Alle prime anticipazioni sul libro, Trump e alcuni dei suoi più stretti funzionari hanno dovuto immediatamente smentirne il contenuto: il presidente ha «cinguettato» più volte dando a Woodward del bugiardo. Il contenuto del libro è difeso dall’autore con la solita asciutta fermezza: le sue fonti, tutte anonime, sarebbero i protagonisti stessi della vicenda, persone con cui il giornalista ha parlato «per centinaia di ore». E il presidente si è rifiutato di ricevere Woodward, prima della stampa del libro, diversamente da Bush o Obama, per fornire la propria versione dei fatti. «Trump può dire quello che vuole» replica Woodward «ne ha diritto secondo il primo emendamento, ma il geniale direttore del “Washington Post” ai tempi del Watergate, Ben Bradlee, usava dire che nel faccia a faccia la verità alla fine viene a galla. E la verità verrà a galla, anche questa volta».

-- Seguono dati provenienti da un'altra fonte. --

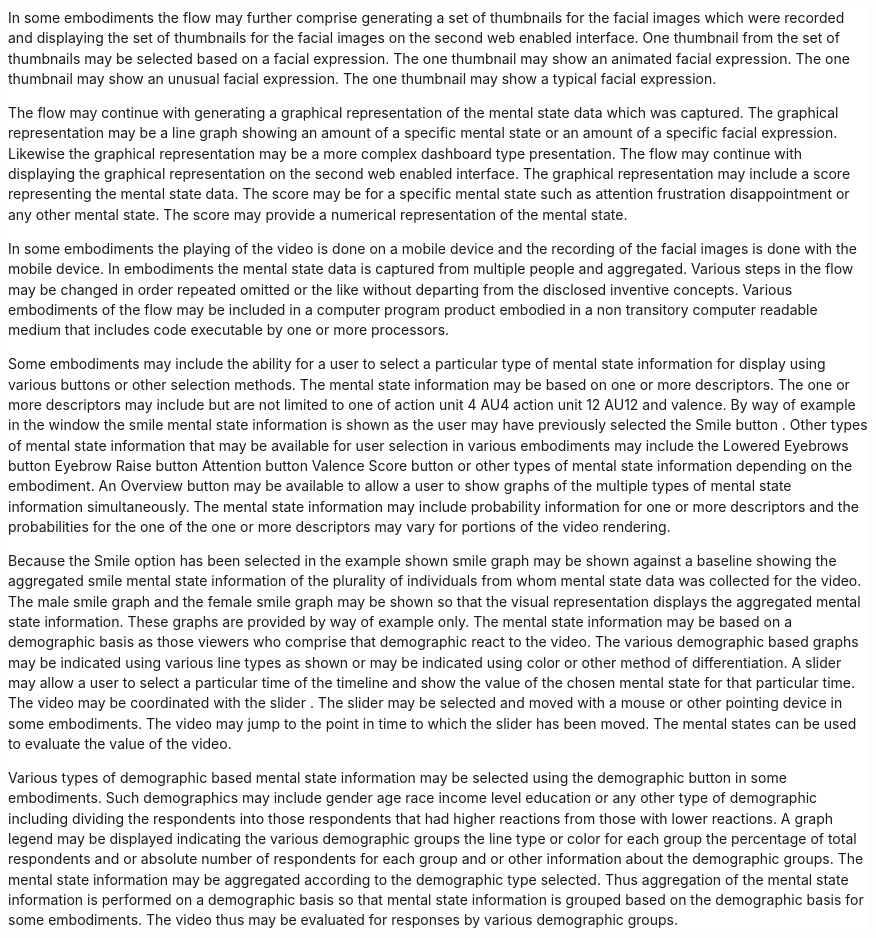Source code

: In some embodiments the flow may further comprise generating a set of thumbnails for the facial images which were recorded and displaying the set of thumbnails for the facial images on the second web enabled interface. One thumbnail from the set of thumbnails may be selected based on a facial expression. The one thumbnail may show an animated facial expression. The one thumbnail may show an unusual facial expression. The one thumbnail may show a typical facial expression.

The flow may continue with generating a graphical representation of the mental state data which was captured. The graphical representation may be a line graph showing an amount of a specific mental state or an amount of a specific facial expression. Likewise the graphical representation may be a more complex dashboard type presentation. The flow may continue with displaying the graphical representation on the second web enabled interface. The graphical representation may include a score representing the mental state data. The score may be for a specific mental state such as attention frustration disappointment or any other mental state. The score may provide a numerical representation of the mental state.

In some embodiments the playing of the video is done on a mobile device and the recording of the facial images is done with the mobile device. In embodiments the mental state data is captured from multiple people and aggregated. Various steps in the flow may be changed in order repeated omitted or the like without departing from the disclosed inventive concepts. Various embodiments of the flow may be included in a computer program product embodied in a non transitory computer readable medium that includes code executable by one or more processors.

Some embodiments may include the ability for a user to select a particular type of mental state information for display using various buttons or other selection methods. The mental state information may be based on one or more descriptors. The one or more descriptors may include but are not limited to one of action unit 4 AU4 action unit 12 AU12 and valence. By way of example in the window the smile mental state information is shown as the user may have previously selected the Smile button . Other types of mental state information that may be available for user selection in various embodiments may include the Lowered Eyebrows button Eyebrow Raise button Attention button Valence Score button or other types of mental state information depending on the embodiment. An Overview button may be available to allow a user to show graphs of the multiple types of mental state information simultaneously. The mental state information may include probability information for one or more descriptors and the probabilities for the one of the one or more descriptors may vary for portions of the video rendering.

Because the Smile option has been selected in the example shown smile graph may be shown against a baseline showing the aggregated smile mental state information of the plurality of individuals from whom mental state data was collected for the video. The male smile graph and the female smile graph may be shown so that the visual representation displays the aggregated mental state information. These graphs are provided by way of example only. The mental state information may be based on a demographic basis as those viewers who comprise that demographic react to the video. The various demographic based graphs may be indicated using various line types as shown or may be indicated using color or other method of differentiation. A slider may allow a user to select a particular time of the timeline and show the value of the chosen mental state for that particular time. The video may be coordinated with the slider . The slider may be selected and moved with a mouse or other pointing device in some embodiments. The video may jump to the point in time to which the slider has been moved. The mental states can be used to evaluate the value of the video.

Various types of demographic based mental state information may be selected using the demographic button in some embodiments. Such demographics may include gender age race income level education or any other type of demographic including dividing the respondents into those respondents that had higher reactions from those with lower reactions. A graph legend may be displayed indicating the various demographic groups the line type or color for each group the percentage of total respondents and or absolute number of respondents for each group and or other information about the demographic groups. The mental state information may be aggregated according to the demographic type selected. Thus aggregation of the mental state information is performed on a demographic basis so that mental state information is grouped based on the demographic basis for some embodiments. The video thus may be evaluated for responses by various demographic groups.

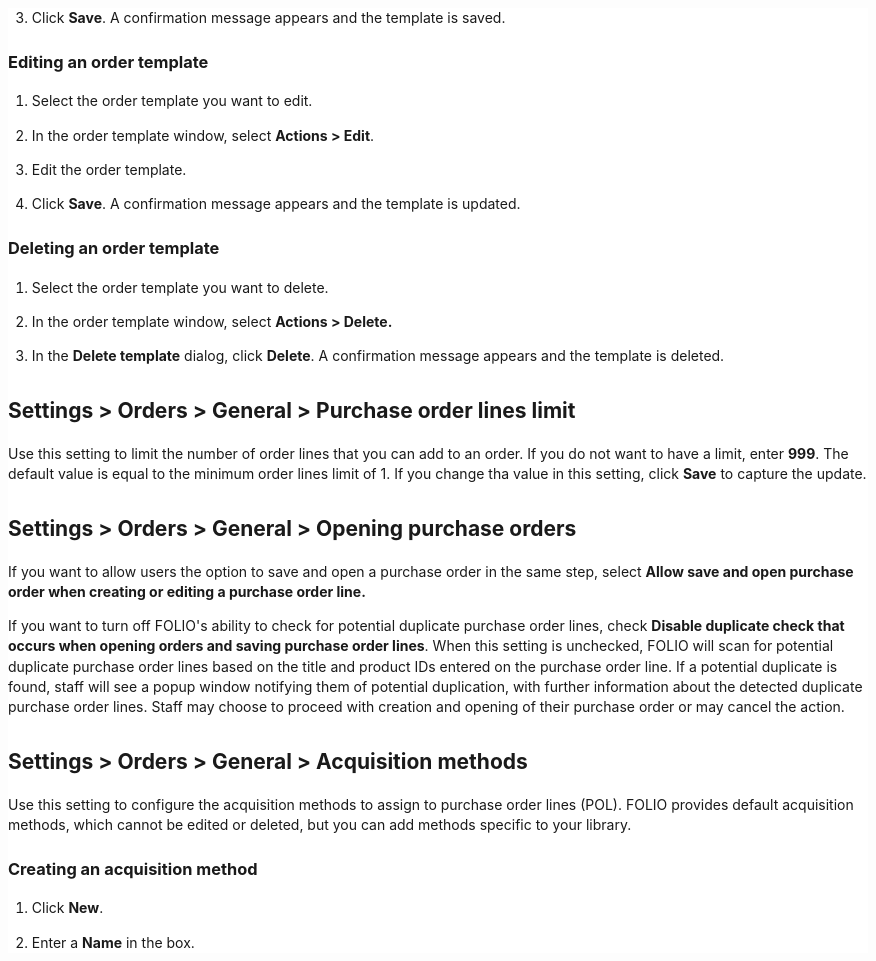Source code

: 3. Click **Save**. A confirmation message appears and the template is saved.


### Editing an order template

1. Select the order template you want to edit.

2. In the order template window, select **Actions > Edit**.

3. Edit the order template.

4. Click **Save**. A confirmation message appears and the template is updated.


### Deleting an order template

1. Select the order template you want to delete.

2. In the order template window, select **Actions > Delete.**

3. In the **Delete template** dialog, click **Delete**. A confirmation message appears and the template is deleted.


## Settings > Orders > General > Purchase order lines limit

Use this setting to limit the number of order lines that you can add to an order. If you do not want to have a limit, enter **999**. The default value is equal to the minimum order lines limit of 1. If you change tha value in this setting, click **Save** to capture the update.


## Settings > Orders > General > Opening purchase orders

If you want to allow users the option to save and open a purchase order in the same step, select **Allow save and open purchase order when creating or editing a purchase order line.**

If you want to turn off FOLIO's ability to check for potential duplicate purchase order lines, check **Disable duplicate check that occurs when opening orders and saving purchase order lines**. When this setting is unchecked, FOLIO will scan for potential duplicate purchase order lines based on the title and product IDs entered on the purchase order line. If a potential duplicate is found, staff will see a popup window notifying them of potential duplication, with further information about the detected duplicate purchase order lines. Staff may choose to proceed with creation and opening of their purchase order or may cancel the action.


## Settings > Orders > General > Acquisition methods

Use this setting to configure the acquisition methods to assign to purchase order lines (POL). FOLIO provides default acquisition methods, which cannot be edited or deleted, but you can add methods specific to your library.

### Creating an acquisition method

1. Click **New**.

2. Enter a **Name** in the box.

Verità che, purtroppo, non ha impedito a quest’uomo “con l’intelligenza di un bambino di quinta elementare” di prendere le redini di un paese guerrafondaio che più non si può. Basta ricordare che a pochi anni dalla fine della Seconda Guerra Mondiale, l’America si imbarcò nella guerra di Corea, e dopo d’essa in quella del Vietnam, e poi nelle guerre del golfo. Se c’è una cosa che al momento nemmeno i commentatori politici più esperienti possono prevedere è quale sarà il suo comportamento in questi quattro nuovi anni di presidenza, nel corso dei quali si toglierà tutti i sassolini dalle scarpe che dal 2020 in poi, quando perse il potere, non gli è stato possibile soddisfare. Mi rendo conto che è un’impresa ardua quella di leggere i tre libri di cui ho parlato, trattandosi di volumi piuttosto cospicui; ma è soltanto dalla loro attenta lettura che noi, che non viviamo negli Stati Uniti, possiamo farci un’idea, anche se molto incerta, dei quattro anni che aspettano gli Stati Uniti e il resto del mondo, libri ai quali ci sentiamo in dovere di aggiungere un imperdibile saggio di Naomi Klein Shock Politics. L’incubo Trump e il futuro della democrazia (Feltrinelli, 2017). Se ci sarà consentito, ovviamente, vi terremo al corrente di ciò che accadrà, sperando che la pericolosissima situazione del mondo attuale ci consenta di continuare a operare in piena libertà. Il nostro futuro, con Trump alla presidenza degli Stati Uniti, è un po’ meno roseo di prima, e speriamo che una volta per tutte la vecchia Europa rinserri i suoi ranghi e la smetta di essere una sua fedele ancella, rispolverando il suo orgoglio smarrito. Anche se, da parte italiana, con un Salvini e altri della sua specie, sarà un compito arduo. Staremo a vedere.